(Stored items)
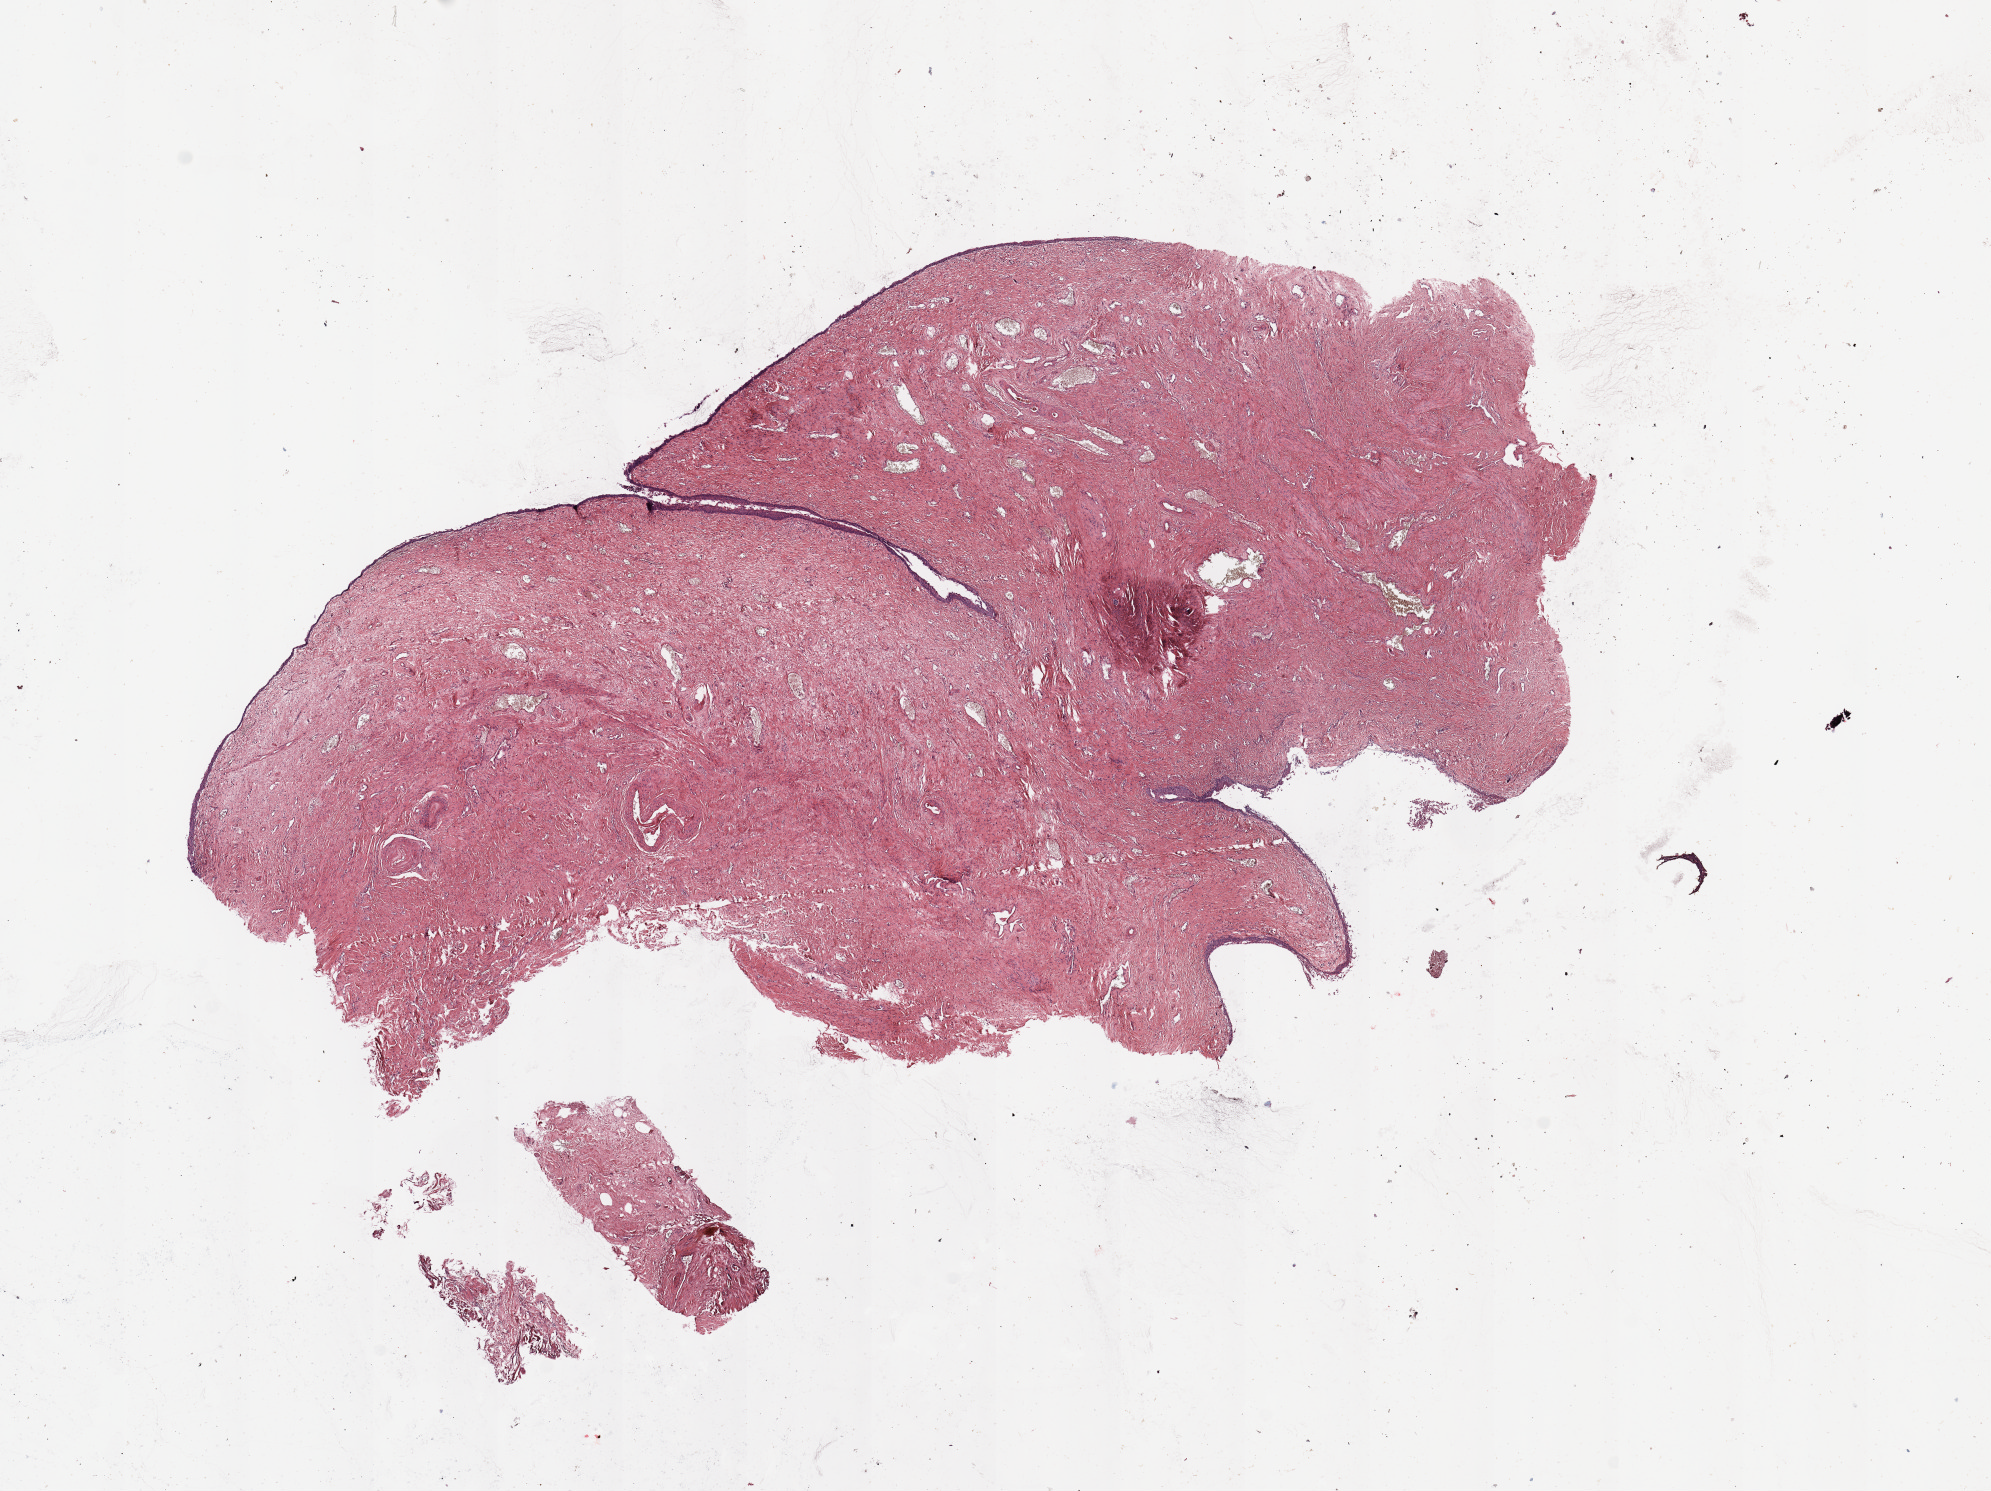
Digitized H&E-stained tissue section (whole slide) — whole scanned area (about 15.8 x 11.8 mm, slide scanned at 20x) shown as a low-resolution overview; normal (non-tumour) tissue sample, sampled site: uterus. Patient: female, age 77 years.
This section: normal (non-tumour) tissue from the same patient. Patient diagnosis: Endometrioid adenocarcinoma, NOS.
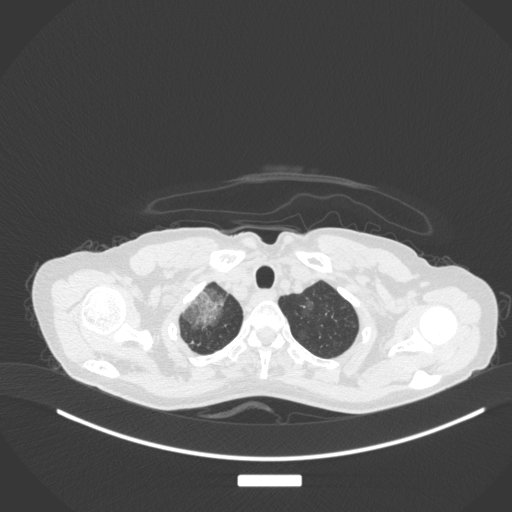
Chest CT, one axial slice; slice 300 of 311 in the series (ordered by position); reconstruction kernel B31f; 120 kVp; lung window (W 1500 / L -600 HU); 1 mm slice thickness; 512 × 512 image matrix, field of view 400 × 400 mm. Female patient, age 59 years. Case-level facts recorded for this patient, not image findings: clinical TNM (as recorded): T3 N0 M0.
Annotated regions visible in this slice (bounding box drawn by a radiologist):
- lung tumour (recorded histology: adenocarcinoma): bounding box (x1, y1, x2, y2) in pixels: (178, 284, 226, 328)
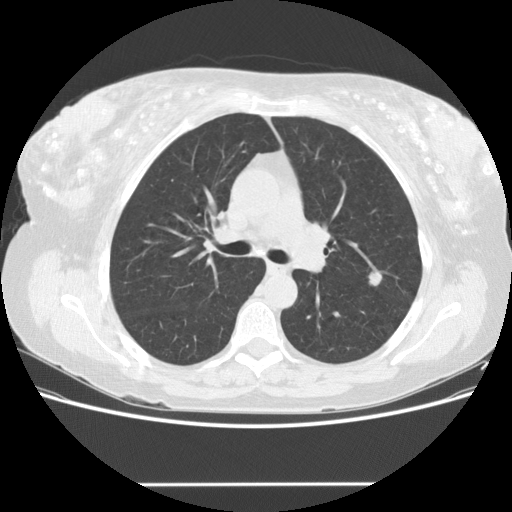
Low-dose screening chest CT, one axial slice. Slice 97 of 151 in the series (ordered by position). Reconstruction kernel STANDARD. 120 kVp. Lung window (W 1500 / L -600 HU). 2.5 mm slice thickness. 512 × 512 image matrix, field of view 360 × 360 mm.
Outlined on this slice (expert manual segmentation):
- lesion 1 (tumor, upper lobe of left lung): bounding box <368,271,382,286> (left, top, right, bottom; pixels)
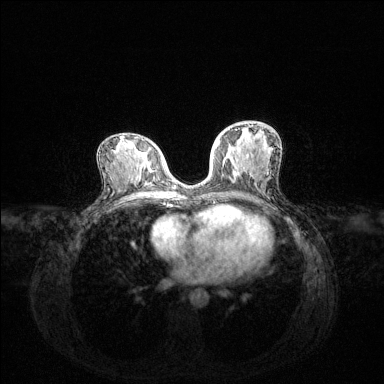
Breast MRI (dynamic contrast-enhanced), one axial slice; slice 68 of 144 in the series (ordered by position); dynamic contrast-enhanced series, time point 2 of 6 at this slice position (early post-contrast); 1.5 T; TE 1.6 ms, TR 4.6 ms; 1.2 mm slice thickness; 384 × 384 image matrix, field of view 360 × 360 mm. Female patient.
Structures marked on this image (semi-automatically segmented with operator editing):
- enhancing-tissue mask used for the functional tumour volume (all voxels passing the contrast-enhancement thresholds inside the analysis volume; usually the tumour): bounding box [x1, y1, x2, y2] px = [216, 124, 253, 148]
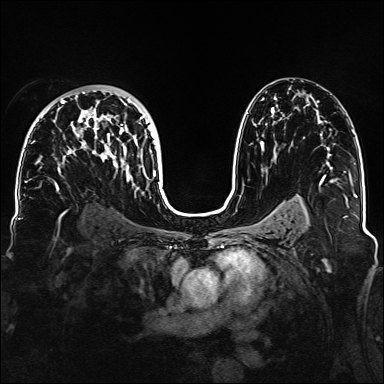
Breast MRI, one axial slice; position 90 of 160 along the scan axis; dynamic contrast-enhanced series, time point 2 of 6 at this slice position (early post-contrast); 1.5 T; TE 2.3 ms, TR 5.2 ms; 384 × 384 image matrix, field of view 330 × 330 mm. Female patient.
Outlined on this slice (semi-automatically segmented with operator editing):
- enhancing-tissue mask used for the functional tumour volume (all voxels passing the contrast-enhancement thresholds inside the analysis volume; usually the tumour): bounding box [x1, y1, x2, y2] px = [32, 90, 160, 188]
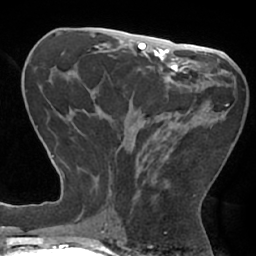
Breast MRI (dynamic contrast-enhanced), one axial slice. Position 31 of 66 along the scan axis. Cropped to one breast. Dynamic contrast-enhanced series, time point 2 of 7 at this slice position (early post-contrast). 1.5 T. TE 2.9 ms, TR 6.1 ms. 2.4 mm slice thickness. 256 × 256 image matrix. Female patient.
Outlined on this slice (semi-automatically segmented with operator editing):
- enhancing-tissue mask used for the functional tumour volume (all voxels passing the contrast-enhancement thresholds inside the analysis volume; usually the tumour): bounding box [x1, y1, x2, y2] px = [83, 92, 228, 198]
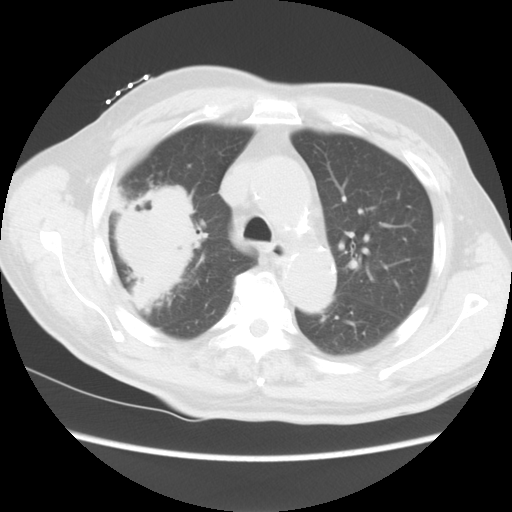
Chest CT, one axial slice; slice 12 of 15 in the series (ordered by position); reconstruction kernel STANDARD; 120 kVp; lung window (W 1500 / L -600 HU); 512 × 512 image matrix, field of view 350 × 350 mm. Patient: male, 68 years. From the clinical record (not read from this slice): clinical TNM (as recorded): T4 N3 M0.
Annotated regions visible in this slice (rectangle marked by the reading radiologist):
- lung tumour (recorded histology: squamous cell carcinoma): bounding box (x1, y1, x2, y2) in pixels: (114, 180, 198, 320)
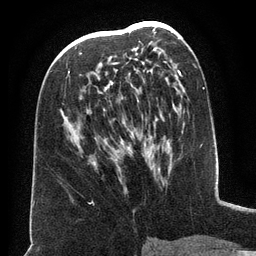
Breast MRI (dynamic contrast-enhanced), one axial slice. Position 74 of 134 along the scan axis. Cropped to one breast. Dynamic contrast-enhanced series, time point 2 of 6 at this slice position (early post-contrast). 3 T. TE 2.6 ms, TR 5.5 ms. 1.2 mm slice thickness. 256 × 256 image matrix. Female patient.
Annotated regions visible in this slice (semi-automatically segmented with operator editing):
- enhancing-tissue mask used for the functional tumour volume (all voxels passing the contrast-enhancement thresholds inside the analysis volume; usually the tumour): bounding box [x1, y1, x2, y2] px = [68, 34, 164, 149]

● **Exercise**
Your copy should match the records above exactly, except that it contains no pictures.

● **Answer area**
Digitized H&E-stained tissue section (whole slide) — whole scanned area (about 15.8 x 11.8 mm, slide scanned at 20x) shown as a low-resolution overview; normal (non-tumour) tissue sample, sampled site: uterus. Patient: female, age 77 years.
This section: normal (non-tumour) tissue from the same patient. Patient diagnosis: Endometrioid adenocarcinoma, NOS.
Chest CT, one axial slice; slice 300 of 311 in the series (ordered by position); reconstruction kernel B31f; 120 kVp; lung window (W 1500 / L -600 HU); 1 mm slice thickness; 512 × 512 image matrix, field of view 400 × 400 mm. Female patient, age 59 years. Case-level facts recorded for this patient, not image findings: clinical TNM (as recorded): T3 N0 M0.
Annotated regions visible in this slice (bounding box drawn by a radiologist):
- lung tumour (recorded histology: adenocarcinoma): bounding box (x1, y1, x2, y2) in pixels: (178, 284, 226, 328)
Low-dose screening chest CT, one axial slice. Slice 97 of 151 in the series (ordered by position). Reconstruction kernel STANDARD. 120 kVp. Lung window (W 1500 / L -600 HU). 2.5 mm slice thickness. 512 × 512 image matrix, field of view 360 × 360 mm.
Outlined on this slice (expert manual segmentation):
- lesion 1 (tumor, upper lobe of left lung): bounding box <368,271,382,286> (left, top, right, bottom; pixels)
Breast MRI (dynamic contrast-enhanced), one axial slice; slice 68 of 144 in the series (ordered by position); dynamic contrast-enhanced series, time point 2 of 6 at this slice position (early post-contrast); 1.5 T; TE 1.6 ms, TR 4.6 ms; 1.2 mm slice thickness; 384 × 384 image matrix, field of view 360 × 360 mm. Female patient.
Structures marked on this image (semi-automatically segmented with operator editing):
- enhancing-tissue mask used for the functional tumour volume (all voxels passing the contrast-enhancement thresholds inside the analysis volume; usually the tumour): bounding box [x1, y1, x2, y2] px = [216, 124, 253, 148]
Breast MRI, one axial slice; position 90 of 160 along the scan axis; dynamic contrast-enhanced series, time point 2 of 6 at this slice position (early post-contrast); 1.5 T; TE 2.3 ms, TR 5.2 ms; 384 × 384 image matrix, field of view 330 × 330 mm. Female patient.
Outlined on this slice (semi-automatically segmented with operator editing):
- enhancing-tissue mask used for the functional tumour volume (all voxels passing the contrast-enhancement thresholds inside the analysis volume; usually the tumour): bounding box [x1, y1, x2, y2] px = [32, 90, 160, 188]
Breast MRI (dynamic contrast-enhanced), one axial slice. Position 31 of 66 along the scan axis. Cropped to one breast. Dynamic contrast-enhanced series, time point 2 of 7 at this slice position (early post-contrast). 1.5 T. TE 2.9 ms, TR 6.1 ms. 2.4 mm slice thickness. 256 × 256 image matrix. Female patient.
Outlined on this slice (semi-automatically segmented with operator editing):
- enhancing-tissue mask used for the functional tumour volume (all voxels passing the contrast-enhancement thresholds inside the analysis volume; usually the tumour): bounding box [x1, y1, x2, y2] px = [83, 92, 228, 198]
Chest CT, one axial slice; slice 12 of 15 in the series (ordered by position); reconstruction kernel STANDARD; 120 kVp; lung window (W 1500 / L -600 HU); 512 × 512 image matrix, field of view 350 × 350 mm. Patient: male, 68 years. From the clinical record (not read from this slice): clinical TNM (as recorded): T4 N3 M0.
Annotated regions visible in this slice (rectangle marked by the reading radiologist):
- lung tumour (recorded histology: squamous cell carcinoma): bounding box (x1, y1, x2, y2) in pixels: (114, 180, 198, 320)
Breast MRI (dynamic contrast-enhanced), one axial slice. Position 74 of 134 along the scan axis. Cropped to one breast. Dynamic contrast-enhanced series, time point 2 of 6 at this slice position (early post-contrast). 3 T. TE 2.6 ms, TR 5.5 ms. 1.2 mm slice thickness. 256 × 256 image matrix. Female patient.
Annotated regions visible in this slice (semi-automatically segmented with operator editing):
- enhancing-tissue mask used for the functional tumour volume (all voxels passing the contrast-enhancement thresholds inside the analysis volume; usually the tumour): bounding box [x1, y1, x2, y2] px = [68, 34, 164, 149]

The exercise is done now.